I’ve been watching Love Island lately and I’ve got some notes. I think they should try a re-branding. Perhaps Friendship Island. Or better yet, Enemy Island.
Watching the formation of human bonds play out on the TV screen feels like an exercise in anthropological study, and it’s really got me thinking; what does it mean to be a good friend, or a good person? Is honesty the hallmark of a true friendship, even if the truth is an undesirable one? Or is kindness what makes a friendship, even if it’s inauthentic?
Then, what is a kindness? A compliment spoken to the face but disputed in the heart, a smile that might fade when the recipient turns their back, or is it honesty itself?
For me, being a good friend means that the end goal of your action is in collusion with the best interests of your friends. Whether a compliment will be the key to turning their day around, or a brutal honesty that will release them from a toxic relationship. Intention is currency.

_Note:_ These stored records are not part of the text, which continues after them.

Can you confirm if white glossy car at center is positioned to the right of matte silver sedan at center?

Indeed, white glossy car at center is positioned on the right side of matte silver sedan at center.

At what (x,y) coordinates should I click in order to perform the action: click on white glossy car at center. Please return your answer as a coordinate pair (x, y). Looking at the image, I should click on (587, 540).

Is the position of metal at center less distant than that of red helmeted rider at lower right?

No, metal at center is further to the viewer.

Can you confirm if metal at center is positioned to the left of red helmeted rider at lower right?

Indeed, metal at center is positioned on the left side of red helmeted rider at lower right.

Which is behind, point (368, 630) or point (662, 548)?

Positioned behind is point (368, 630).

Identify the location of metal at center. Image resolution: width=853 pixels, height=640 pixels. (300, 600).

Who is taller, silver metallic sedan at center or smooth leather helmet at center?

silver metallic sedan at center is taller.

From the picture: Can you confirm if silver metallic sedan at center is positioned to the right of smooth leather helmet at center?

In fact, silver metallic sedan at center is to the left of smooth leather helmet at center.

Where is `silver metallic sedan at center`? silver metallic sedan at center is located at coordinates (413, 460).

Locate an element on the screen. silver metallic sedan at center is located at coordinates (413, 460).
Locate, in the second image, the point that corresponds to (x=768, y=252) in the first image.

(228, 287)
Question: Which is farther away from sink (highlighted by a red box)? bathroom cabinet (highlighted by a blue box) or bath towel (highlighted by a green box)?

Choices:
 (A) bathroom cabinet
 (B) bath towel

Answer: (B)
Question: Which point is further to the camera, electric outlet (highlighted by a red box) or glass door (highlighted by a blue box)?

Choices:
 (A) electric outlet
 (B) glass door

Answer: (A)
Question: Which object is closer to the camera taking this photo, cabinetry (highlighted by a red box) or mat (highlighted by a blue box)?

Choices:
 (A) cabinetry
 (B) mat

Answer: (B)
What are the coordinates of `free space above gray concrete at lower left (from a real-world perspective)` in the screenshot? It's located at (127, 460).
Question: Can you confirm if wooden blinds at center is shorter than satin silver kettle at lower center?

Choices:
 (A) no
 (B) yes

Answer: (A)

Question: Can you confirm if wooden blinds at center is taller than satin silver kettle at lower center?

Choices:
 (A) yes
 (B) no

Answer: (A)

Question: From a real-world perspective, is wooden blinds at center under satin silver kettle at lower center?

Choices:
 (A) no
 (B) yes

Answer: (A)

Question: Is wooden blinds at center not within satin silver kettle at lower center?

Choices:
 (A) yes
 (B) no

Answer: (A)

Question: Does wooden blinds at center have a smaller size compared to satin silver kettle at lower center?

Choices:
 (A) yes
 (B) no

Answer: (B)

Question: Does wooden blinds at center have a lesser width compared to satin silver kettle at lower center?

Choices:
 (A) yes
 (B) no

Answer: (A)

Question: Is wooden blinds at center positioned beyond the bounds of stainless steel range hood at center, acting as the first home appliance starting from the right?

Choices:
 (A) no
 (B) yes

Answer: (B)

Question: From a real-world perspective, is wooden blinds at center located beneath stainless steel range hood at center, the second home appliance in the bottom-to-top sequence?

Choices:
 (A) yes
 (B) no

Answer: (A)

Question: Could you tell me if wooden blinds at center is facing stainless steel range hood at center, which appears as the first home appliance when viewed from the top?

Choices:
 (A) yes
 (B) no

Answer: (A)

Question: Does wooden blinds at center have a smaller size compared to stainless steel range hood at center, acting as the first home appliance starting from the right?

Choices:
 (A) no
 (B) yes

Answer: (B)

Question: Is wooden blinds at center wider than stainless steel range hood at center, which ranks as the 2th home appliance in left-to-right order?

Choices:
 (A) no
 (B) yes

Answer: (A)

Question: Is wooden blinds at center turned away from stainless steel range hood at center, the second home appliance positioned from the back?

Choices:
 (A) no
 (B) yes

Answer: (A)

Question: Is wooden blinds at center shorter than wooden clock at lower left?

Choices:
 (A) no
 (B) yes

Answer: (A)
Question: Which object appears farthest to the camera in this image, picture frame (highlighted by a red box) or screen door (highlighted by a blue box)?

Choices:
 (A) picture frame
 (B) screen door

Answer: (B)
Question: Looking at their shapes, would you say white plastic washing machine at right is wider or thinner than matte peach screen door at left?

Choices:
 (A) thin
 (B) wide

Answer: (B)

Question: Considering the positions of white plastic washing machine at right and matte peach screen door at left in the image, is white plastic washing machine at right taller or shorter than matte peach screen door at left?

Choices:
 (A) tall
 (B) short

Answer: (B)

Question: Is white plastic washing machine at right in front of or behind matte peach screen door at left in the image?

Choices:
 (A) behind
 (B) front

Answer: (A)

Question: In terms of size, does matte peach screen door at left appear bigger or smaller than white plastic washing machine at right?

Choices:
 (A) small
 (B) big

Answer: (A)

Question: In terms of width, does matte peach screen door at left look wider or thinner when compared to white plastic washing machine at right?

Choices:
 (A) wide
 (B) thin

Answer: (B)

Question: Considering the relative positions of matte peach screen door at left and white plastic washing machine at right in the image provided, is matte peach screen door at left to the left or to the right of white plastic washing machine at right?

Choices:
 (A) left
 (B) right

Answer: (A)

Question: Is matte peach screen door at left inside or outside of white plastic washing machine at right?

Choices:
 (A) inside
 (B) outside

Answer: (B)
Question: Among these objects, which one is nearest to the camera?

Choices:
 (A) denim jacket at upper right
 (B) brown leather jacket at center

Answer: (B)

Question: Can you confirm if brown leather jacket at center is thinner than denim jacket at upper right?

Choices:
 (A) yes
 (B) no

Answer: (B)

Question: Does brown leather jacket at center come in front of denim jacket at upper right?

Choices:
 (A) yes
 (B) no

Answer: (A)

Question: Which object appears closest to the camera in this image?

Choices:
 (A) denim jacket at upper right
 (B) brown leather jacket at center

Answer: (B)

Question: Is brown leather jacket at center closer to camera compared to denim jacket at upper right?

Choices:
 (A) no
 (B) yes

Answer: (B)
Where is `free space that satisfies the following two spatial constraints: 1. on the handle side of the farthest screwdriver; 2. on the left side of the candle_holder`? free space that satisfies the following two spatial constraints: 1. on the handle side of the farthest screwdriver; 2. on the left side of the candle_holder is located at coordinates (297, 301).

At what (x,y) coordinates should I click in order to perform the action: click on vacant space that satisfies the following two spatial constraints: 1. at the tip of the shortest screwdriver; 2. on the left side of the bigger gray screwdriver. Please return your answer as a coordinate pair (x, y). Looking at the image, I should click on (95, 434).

In the villa, honesty versus kindness seems to be a key trope. Toni, Shakira and Yasmin have endeared half of the country, while the other prefers Meg and Helena. The trio of women always opt for honesty, whether it be kind or not. Their dislike of fellow islanders is well-documented. They stay true to themselves and own their arguments, with Shakira now telling Meg “I can’t stand you sometimes.” On the other hand, Meg prides herself on being there for all the girls, caring for each of them, despite the several clips that have been aired which prove otherwise. Another thing I’ve noticed is how the men react to this conflict. They sit silently, watching their girls go at it around the firepit. Drama is a pink job; it’s the women’s role. Men boast emotional maturity when really, they’re confusing it for indifference.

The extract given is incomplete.